Arts organizations in 2013 strive for more than visitors and ticket buyers. Take a look at just about any arts nonprofit’s mission statement and you’re likely to see community building, engagement, and education listed as top priorities. Public lectures and digital content production top the list of methods, but every once and a while an organization tries something more unique; here in Los Angeles, for instance, LA><ART has started holding office hours with local artists. Douglas McLennan‘s suggestion yesterday on his Diacritical blog that arts organizations adopt the MOOC model was so unusual, we thought it bore repeating.
What if an arts organization was a MOOC?
That’s “Massive Open Online Course” and they’re everywhere right now. Some of the most prestigious universities are creating courses online and attracting tens of thousands of students. Among them is Curtis, the music school in Philadelphia, which became the first big music conservatory to sign up with Coursera.
We live in a time in which we’re overwhelmed with information, with choices. People lament the shortening of attention spans and we’re bombarded with ever-shorter messages and snippets of information. But an interesting thing has begun to happen. Perhaps because the short message has become so ubiquitous, so disposable, we’re seeing a rebirth in interest in long-form publications and endeavors that take an investment of time.
Now that we can access “everything” and everything is clamoring for our attention, we have become more discerning, and if we choose to invest our attention in something, we want it to pay off, to be able to dive into it. Increasingly, that seems not to be the quick hit; it’s those things that ask something of us, that require us to put something into them to get the payoff.
There’s probably no such thing as a casual Yankee fan. Yankee fans pride themselves on what they know, what they think, and how they express it. There is nothing like – and I say this in an admiring way – a Yankee fan snob. Express an uninformed opinion at your own peril.

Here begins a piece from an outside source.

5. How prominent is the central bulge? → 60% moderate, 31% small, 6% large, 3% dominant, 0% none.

So people want to have deeper relationships with things they care about. That’s my theory, at least. Those of you who know my work know that in addition to running AJ [Artsjournal] and teaching at USC, I do some work for Spring For Music, an annual orchestra festival in Carnegie Hall every May. The festival is six nights, this year with five orchestras. Participating orchestras are chosen from dozens that apply, and their inclusion is based on the innovative programs they submit, not how “famous” they are (though some of them are). This year, the orchestras are Detroit, Baltimore, Albany, Buffalo and the National.
Spring For Music has been my playground for the past few years, a place to try out audience engagement ideas. We did a “Fantasy Orchestra Program” contest. We did an arts blogger competition à la March Madness last year. This year, I talked them in to doing a MOOC.
Consider: there are thousands of book groups. Hundreds of thousands go to maker fairs, huge online communities form around common interests and people put hours and hours into the things that interest them. In the process of participating, they become more and more invested in those communities. And they get more out of them.
So what if we did that with an arts organization? Asked people to invest in learning about it, connected those who were interested so they could learn from one another, form a community around it?
Unlike a typical educational MOOC, there’s also a live community payoff for this. Because it’s built around a series of concerts in Carnegie, those who take the course can come to the concerts and put to use what they’ve learned. (but even those who can’t will get something out of it – the classes are not specifically about S4M – they’re about ideas.)
For the past month I’ve been traveling, recording video interviews with conductors, composers, critics and orchestra insiders (a pretty fun job I have to admit). The course raises the questions: What makes a great orchestra? What makes a great program? What makes one piece of music popular while another falls into obscurity? What’s a strategy for learning to listen? The course isn’t designed to tell you how to listen, but to point out some ways of thinking about the concert experience that ought to make it interesting.
The course is four weeks long and launches next Monday April 1. Since we announced it a week or so ago, 700 people have signed up. I suspect that many who have signed up already know a lot about orchestras. My hope is that they’ll add their expertise to this. One of the cool things about a MOOC is that the prepared course content is really just a starting point, and those participating discuss and add their expertise to the discussion. This MOOC has videos but also music examples and quizzes to test your ears.
As arts organizations work on trying to deepen engagement of their community, this seems like a great experiment worth trying. What do you think?